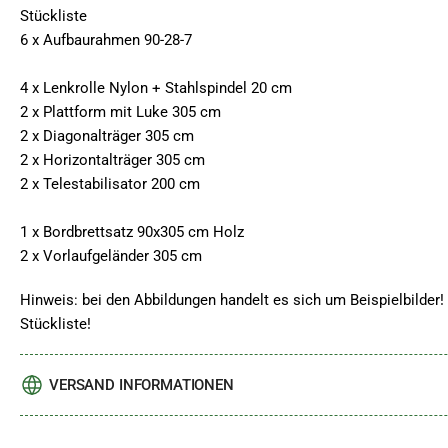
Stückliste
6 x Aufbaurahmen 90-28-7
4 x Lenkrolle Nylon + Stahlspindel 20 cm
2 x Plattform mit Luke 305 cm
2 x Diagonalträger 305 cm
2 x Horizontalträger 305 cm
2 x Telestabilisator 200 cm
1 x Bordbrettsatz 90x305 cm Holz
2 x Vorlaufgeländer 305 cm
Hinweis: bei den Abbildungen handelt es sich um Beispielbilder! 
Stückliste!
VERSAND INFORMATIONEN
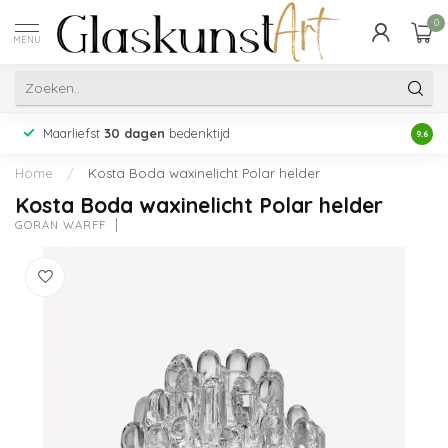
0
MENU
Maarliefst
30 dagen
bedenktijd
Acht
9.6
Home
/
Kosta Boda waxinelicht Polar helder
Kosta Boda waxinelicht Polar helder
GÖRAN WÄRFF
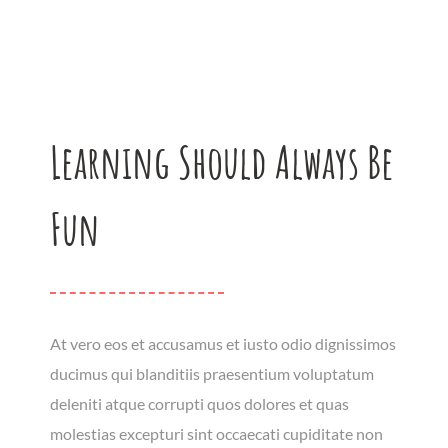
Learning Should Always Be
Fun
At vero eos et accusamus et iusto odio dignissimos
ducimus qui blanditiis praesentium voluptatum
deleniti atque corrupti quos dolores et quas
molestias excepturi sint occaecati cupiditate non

# # # # # # #

What is required: Copy out every line of the material above precisely, omitting the pictures.

Result for this exercise:
Stückliste
6 x Aufbaurahmen 90-28-7
4 x Lenkrolle Nylon + Stahlspindel 20 cm
2 x Plattform mit Luke 305 cm
2 x Diagonalträger 305 cm
2 x Horizontalträger 305 cm
2 x Telestabilisator 200 cm
1 x Bordbrettsatz 90x305 cm Holz
2 x Vorlaufgeländer 305 cm
Hinweis: bei den Abbildungen handelt es sich um Beispielbilder! 
Stückliste!
VERSAND INFORMATIONEN
0
MENU
Maarliefst
30 dagen
bedenktijd
Acht
9.6
Home
/
Kosta Boda waxinelicht Polar helder
Kosta Boda waxinelicht Polar helder
GÖRAN WÄRFF
Learning Should Always Be
Fun
At vero eos et accusamus et iusto odio dignissimos
ducimus qui blanditiis praesentium voluptatum
deleniti atque corrupti quos dolores et quas
molestias excepturi sint occaecati cupiditate non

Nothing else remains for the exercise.